Coast Guard Offloads $92 Million Worth of Cocaine in San Diego

The Coast Guard Cutter Alert’s crew on Oct. 16 in San Diego offloads some of the more than 6,800 pounds of cocaine — worth an estimated $92 million — seized in the eastern Pacific Ocean. U.S. Coast Guard/Petty Officer 3rd Class Alex Gray

SAN DIEGO — The Coast Guard offloaded more than $92 million worth of seized cocaine in San Diego on Oct. 16, according to a release from the Coast Guard’s 11th District. 

The cocaine was seized in international waters of the eastern Pacific Ocean. The contraband represents four suspected drug smuggling vessel interdictions by the crews of three Coast Guard cutters off the coasts of Mexico and Central and South America between late July and early October by the following Coast Guard cutters: 

•        Alert (WMEC-630) was responsible for two cases, seizing 4,000 pounds of cocaine 

•        Robert Ward (WPC-1130) was responsible for one case, seizing 1,500 pounds of cocaine 

•        Seneca (WMEC-906) was responsible for one case, seizing 1,400 pounds of cocaine 

Numerous U.S. agencies from the departments of Defense, Justice and Homeland Security are involved in the effort to combat transnational organized crime. The Coast Guard, Navy, U.S. Customs and Border Protection, FBI, Drug Enforcement Administration and Immigration and Customs Enforcement along with allied and international partner agencies play a role in counter-drug operations. 

“I am extremely proud of this crew for doing their part to keep these dangerous drugs off the streets,” said Cmdr. Tyson Scofield, Alert’s commanding officer. “The eastern Pacific Ocean is a challenging environment, especially on a ship that is in her 50th year of service, yet this crew persevered to disrupt the illegal flow of narcotics that fuels instability in Central and South America.” 

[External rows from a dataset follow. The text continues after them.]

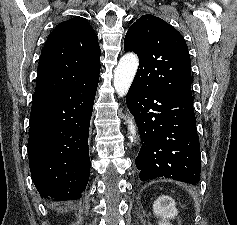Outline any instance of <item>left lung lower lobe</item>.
<instances>
[{"instance_id":"left-lung-lower-lobe-1","label":"left lung lower lobe","mask_w":237,"mask_h":225,"mask_svg":"<svg viewBox=\"0 0 237 225\" xmlns=\"http://www.w3.org/2000/svg\"><path fill=\"white\" fill-rule=\"evenodd\" d=\"M126 101L142 142L136 158L140 179L199 182L200 145L192 96L145 91L132 83Z\"/></svg>"}]
</instances>
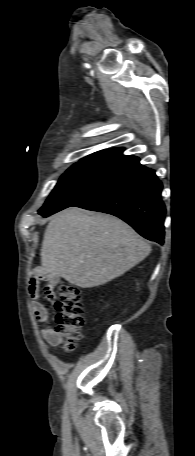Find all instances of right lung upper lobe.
<instances>
[{
    "instance_id": "obj_1",
    "label": "right lung upper lobe",
    "mask_w": 195,
    "mask_h": 456,
    "mask_svg": "<svg viewBox=\"0 0 195 456\" xmlns=\"http://www.w3.org/2000/svg\"><path fill=\"white\" fill-rule=\"evenodd\" d=\"M123 148H113L108 150L98 151L85 158L78 163H88L98 166L120 168L126 170L131 166L139 163V158L136 156L123 155Z\"/></svg>"
}]
</instances>
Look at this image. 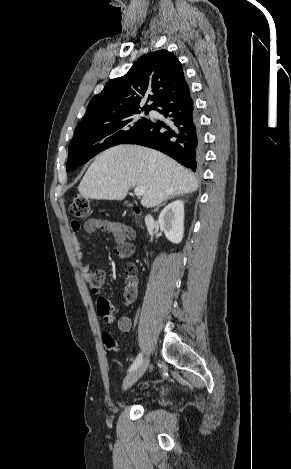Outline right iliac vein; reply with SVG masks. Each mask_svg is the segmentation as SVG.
<instances>
[{"label":"right iliac vein","mask_w":291,"mask_h":469,"mask_svg":"<svg viewBox=\"0 0 291 469\" xmlns=\"http://www.w3.org/2000/svg\"><path fill=\"white\" fill-rule=\"evenodd\" d=\"M149 365V358L145 357L141 363L138 365V367L134 370H132L124 379L123 381V389L127 390L130 388L133 384H135L139 378L145 373Z\"/></svg>","instance_id":"obj_1"}]
</instances>
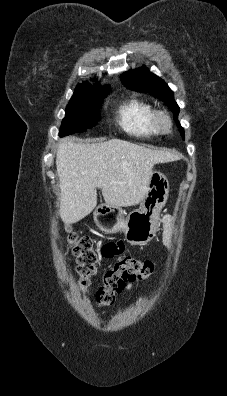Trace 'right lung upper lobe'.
Returning a JSON list of instances; mask_svg holds the SVG:
<instances>
[{"instance_id": "right-lung-upper-lobe-1", "label": "right lung upper lobe", "mask_w": 227, "mask_h": 396, "mask_svg": "<svg viewBox=\"0 0 227 396\" xmlns=\"http://www.w3.org/2000/svg\"><path fill=\"white\" fill-rule=\"evenodd\" d=\"M96 88L90 86L87 82H84L83 84H79L77 87H88V88H92V89H96V90H101V91H106L110 89V86H105L103 88H100L97 84L95 85Z\"/></svg>"}]
</instances>
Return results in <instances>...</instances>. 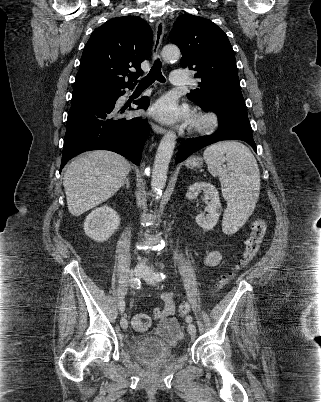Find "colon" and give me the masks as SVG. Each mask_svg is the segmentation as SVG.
Masks as SVG:
<instances>
[{"mask_svg": "<svg viewBox=\"0 0 321 402\" xmlns=\"http://www.w3.org/2000/svg\"><path fill=\"white\" fill-rule=\"evenodd\" d=\"M267 225L265 221L259 220L255 223L250 238L246 242L245 250L238 264L236 265V271L243 269L249 265L258 255L262 242L266 236ZM234 276V273H229L222 277L215 286V290L223 288ZM191 310L190 303L183 301L178 308V314L180 317H185ZM133 328L137 331H146L150 327V319L145 314H136L132 318Z\"/></svg>", "mask_w": 321, "mask_h": 402, "instance_id": "5ec220e1", "label": "colon"}]
</instances>
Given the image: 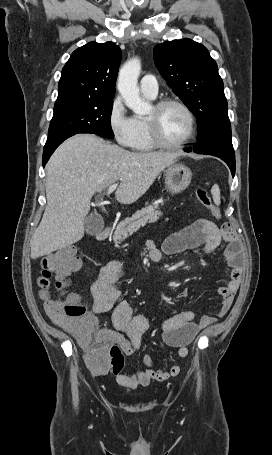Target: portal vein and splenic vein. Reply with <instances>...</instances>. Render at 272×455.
Instances as JSON below:
<instances>
[{"label":"portal vein and splenic vein","mask_w":272,"mask_h":455,"mask_svg":"<svg viewBox=\"0 0 272 455\" xmlns=\"http://www.w3.org/2000/svg\"><path fill=\"white\" fill-rule=\"evenodd\" d=\"M117 186H118L117 183H114L111 186H109L108 191H107V195H110L117 188Z\"/></svg>","instance_id":"obj_1"}]
</instances>
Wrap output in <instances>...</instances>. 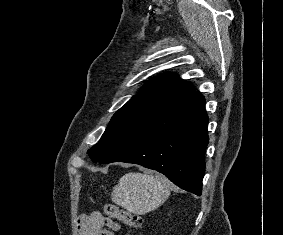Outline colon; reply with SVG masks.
<instances>
[{
	"instance_id": "1",
	"label": "colon",
	"mask_w": 283,
	"mask_h": 235,
	"mask_svg": "<svg viewBox=\"0 0 283 235\" xmlns=\"http://www.w3.org/2000/svg\"><path fill=\"white\" fill-rule=\"evenodd\" d=\"M104 213L108 219L119 221L132 228H140L143 225L141 216L126 211L112 203L105 204Z\"/></svg>"
}]
</instances>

The Coast Guard increased the U.S. and allied presence in the eastern Pacific and Caribbean, which are known drug transit zones off Central and South America, as part of its Western Hemisphere Strategy. During at-sea interdictions, a suspect vessel is located and tracked by allied, military or law enforcement personnel. The interdictions, including the actual boarding, are led and conducted by the Coast Guard. The law enforcement phase of counter-smuggling operations in the eastern Pacific is conducted under the authority of the Coast Guard 11th District headquartered in Alameda.